— Мы начали, и нам нельзя останавливаться, нельзя и медлить, — продолжал Ломакин. — Кроме денег существует еще гордость. Гордые люди не спрашивают, сколько им заплатят за мужество. Сто лет надо пробежать за десять лет. В таком пути не бражничают. Мы не имеем права тратить деньги, вырученные за хлеб, на покупку чужеземных приборов и механизмов. Мы сами сумеем их сделать. И внутри страны мы должны научиться беречь не только миллионы, но и копейки. Вот почему рабочий Ломакин якобы выступает против рабочих. Пусть буржуи скулят об их «разнесчастной судьбе». Нынешний рабочий, стоящий у станка индустриальной пятилетки, стоит не меньше рабочего со штыком. Крови-то много пролито. Что же, забыть про нее?
Главная мысль доходила до Парранского даже не через слова Ломакина, он достаточно наслышался их и в самых разных вариациях. Его подкупала убежденность этого не всегда ровного человека. Ломакин не сумел бы покорить критический разум Парранского политическими логарифмами, не будь у него веры. Вера — это сила жизни, это действие, это новое величайшее строительство. Эпоху делают очень простые люди; их раньше и не принимали в расчет, мимо них проходили, как мимо груды бесформенных камней.
— Разберутся ли они? У станков? — вырвалось у Парранского.
Ломакин досадливо махнул рукой.
— Почему вы в них не верите?
— И они не все верят.
— Достаточно того, что мы верим в них, Андрей Ильич, и согласно этому организуем движение масс. Непонятно?
— Почему же? Понятно, — сказал Парранский. — Но смею вас предупредить: организуемые вами массы должны полностью чувствовать себя хозяевами. Только тогда можно утверждать тезис о непобедимости революции и не опасаться тьеров и бонапартов...
Ломакин опять посмотрел в окно, вгляделся прищуренными глазами в мокрого по пояс пожилого человека, неутомимо продолжавшего вымывать капельки ртути, рассеянной по измельченному стеклу. От сгорбленной фигуры человека протянулась длинная тень до самых ворот; струя, бьющая из пожарного гидранта, играла на солнце тысячами искр, словно пламя. Ломакину захотелось, чтобы Парранский взглянул на это зрелище. Он подозвал его к окну, но Андрея Ильича уже не было в кабинете.
ГЛАВА СЕМНАДЦАТАЯ
Хитрово несколько минут не обращал никакого внимания на вызванную им нормировщицу: писал, подсчитывал; его желтые, пергаментно блестящие фаланги пальцев были похожи на костяшки счетов.
На гладкой, будто полированной, коже, обтянувшей вытянутый асимметричный череп, старость оставила свои следы в виде ржавых пятен.
— Простите, вы уже здесь? — Хитрово деланно улыбнулся, и все его лицо покрылось морщинками, глубокими и мелкими.

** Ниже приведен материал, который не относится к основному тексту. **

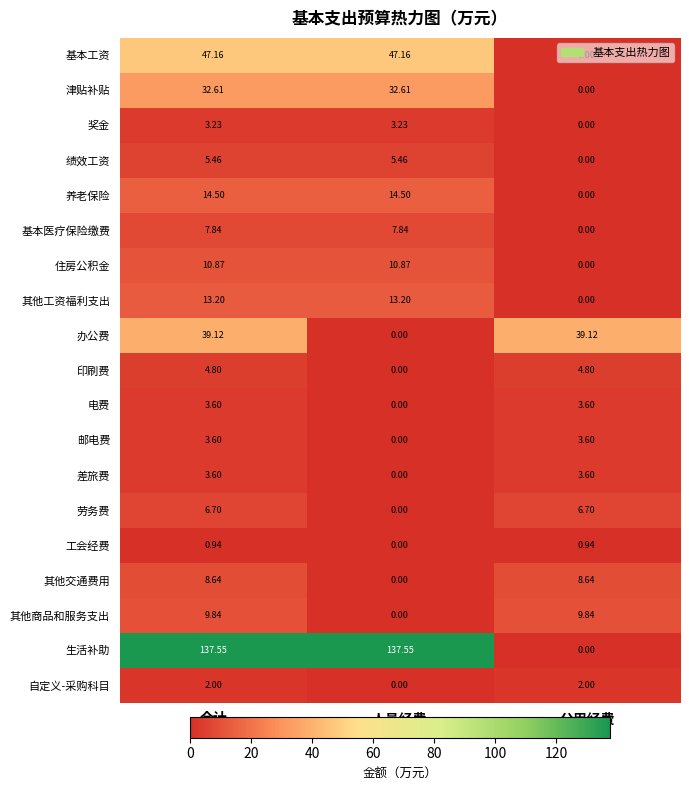

Between 合计 and 人员经费, which series saw the biggest shift?

办公费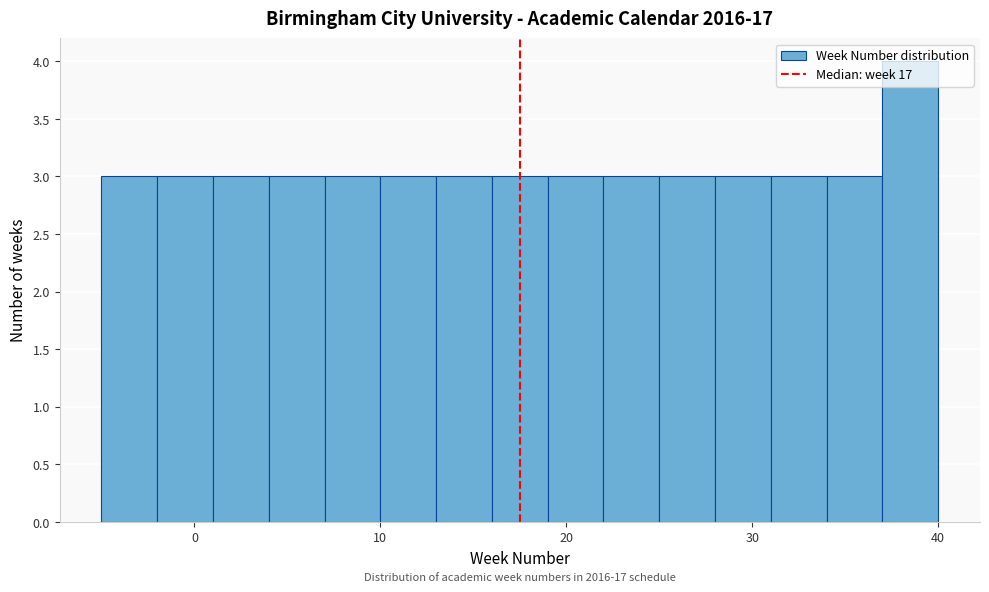

Read against the x-axis, roughly where is the centre of the tallest bar?

39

Наташа кивнула и тоже ответила улыбкой, хотя старость «Аскольдовой могилы» (так называли Аскольда Васильевича Хитрово) всегда вызывала в ней неприятное чувство; в ней протестовала молодость.
— Не угодно ли ознакомиться с директивой?
Наташа с присущей ей чувствительностью уловила язвительный оттенок в его словах.
Вспомнилось: «Хотели быть хозяевами — стали. Буржуй был плох — обернитесь без него, только ни на кого не пеняйте. Не на кого теперь штык точить, шишки валить, некого в тачку сажать... Раньше хозяину приходилось служить, а теперь я... аккуратно выполняю директивы».
Эти слова были произнесены Хитрово вслух на одном из инструктажей в ответ на чей-то замаскированный упрек по его адресу. Вероятно, впоследствии он пожалел о своей откровенности. Обычно же Аскольд Васильевич избегал запальчивых споров, высказывался осторожно и безукоризненно изучил все тонкости порученного ему деликатного дела.
В начале своей деятельности, вскоре после гражданской войны, когда на производство медицинского и лабораторного оборудования было обращено особое внимание и на бывшую фабрику немецкого концессионера бросили людей и кредиты, Хитрово сразу же завоевал доверие мастеров и рабочих своей щедростью. Ему ничего не стоило убедить руководителей треста в необходимости повышенных расценок, поскольку необходимо было поскорее наладить дело и привлечь лучших мастеровых. Он рекламировал свою доброту и понимание рабочих интересов на всех собраниях, где ему удавалось выступить.
Не имея дурного умысла, Хитрово тем самым расшатал нормы и расценки и невольно разбудил так называемые отсталые инстинкты. Хитрово, пожалуй, нисколько не удивлялся устойчивости психологии рабочего, старавшегося работать поменьше, а получить побольше. Он считал незыблемыми заповеди, касающиеся физического существования человека.